Behavior and RTL Level Partitioning
Our proposed workload estimation technique and RTL/behavior level partitioning algorithm are discussed in this section.
Workload Estimation
Workload in a simulation consists of processing signal changes, scheduling the affected behaviors, and executing the affected behaviors. In general, it is difficult to estimate workload accurately, and approximations are needed. In gate level designs, the number of gates are often used to estimate workload in each partition. In this paper, we use the number of variables and nets in a partition to estimate the workload, which is similar to the use of gate count in gate-level designs.
Partition Algorithm
The gate-level partitioner we based on is only capable of partitioning gates (or instances in Verilog). In order to handle RTL/behavior level code, we need to convert them to instances first, and the algorithm is given below.
For each initial block, always block, and continuous assignments, an instance is created. The variables used at the LHS(left hand side) of the assignments will become output ports, and the variables used at the RHS of the assignments will become input ports. Then it can be partitioned with any gate-level partitioning algorithm.
Task and function definitions are duplicated to all the partitions where they are called. Since Verilog task and function calls are not reentrant, this approach will not cause any problem.
Global accesses which cross partitions will be replaced by channel commands provided by Simcluster. In Simcluster, channel commands are provided to set, view, force and release variables in a remote partition. For example, "a= b.c.d;" will be converted to "$channel variable("b.c.d", a)".

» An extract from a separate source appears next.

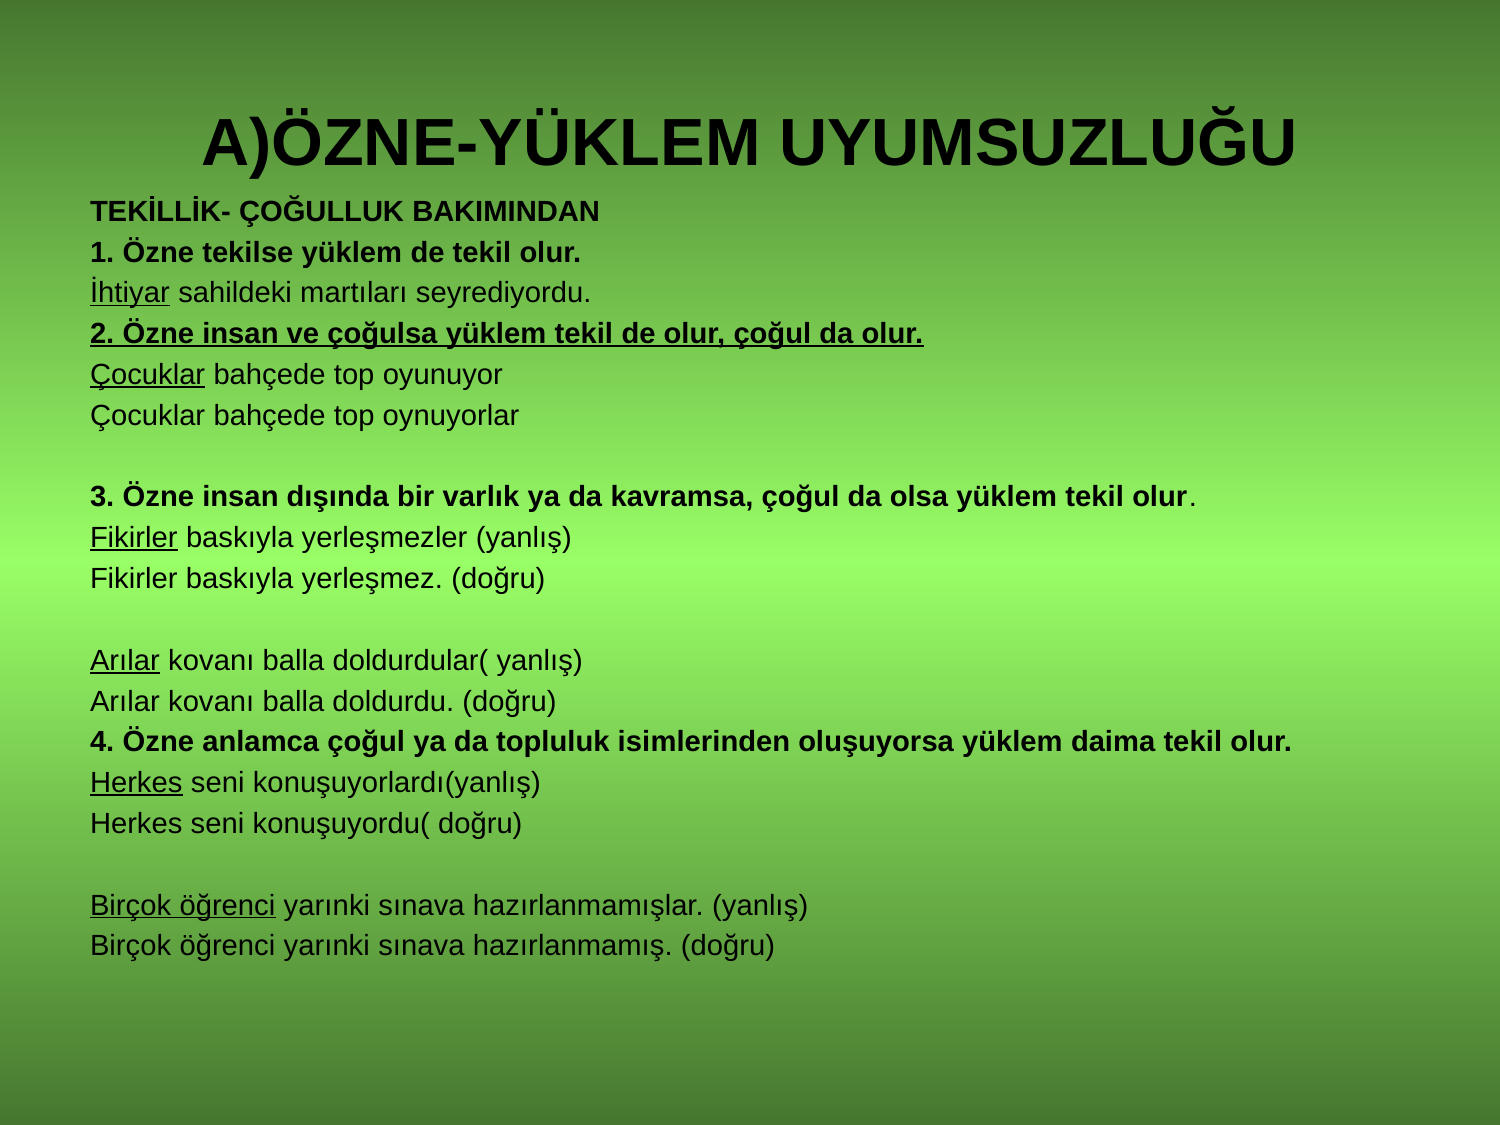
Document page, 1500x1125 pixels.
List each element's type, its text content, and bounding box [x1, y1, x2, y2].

Memory accesses are handled differently from variables because a memory cannot become a port. Task and function are used to handle memory accesses that cross partitions, and the template is given in Figure 1 . In the template, $channel memory is used to get data from the memory in a remote partition, and $channel memory set is used to send data to the remote memory.
Experimental Results
The design is part of the CF FFT project from Opencores [5] . It is a fast Fourier transform converter. The FFT architecture is pipelined on a rank basis; each rank has its own butterfly and ranks are isolated from each other using memory interleavers. The design is in RTL level. The "large testbench" provided in the project is used as the testbench and is also in RTL level. The cf fft 4096 16 configuration (4K point FFT, 16 bit precision) is used as the design under test. The top-level module instantiates the testbench and the design under test. Our partitioner is used to partition the design into two partitions at top module.
The simulator used is VCK, and the platform is Redhat Linux 8.0 running on a workstation with dual AMD MP 1.8GHz CPU. The partitioner run time is 0.6 seconds. The single process run time is 118 seconds. After partitioning, the distributed run time becomes 71 seconds with 1.66X speed up.
Aside from this benchmark, our partitioner has also been used by Avery Design Systems to partition several commercial designs successfully.
Conclusion
In this paper, we extended a gate-level partitioner to support RTL and behavior level partitioning. We proposed techniques to convert RTL/behavior level code to gates and described how to handle constructs specific to these levels. Unlike other partitioners, which usually focus on gate-level circuits only, our partitioner can partition any design in any level of abstraction, as long as it is written in Verilog. From the results of the experiment, it can be concluded that the partitioner proposed in our work can indeed find good partitions that accelerate circuit simulation by distributed simulation. With this partitioner, distributed simulation tools will become easier to use and greatly save circuit designers' and verifiers' time.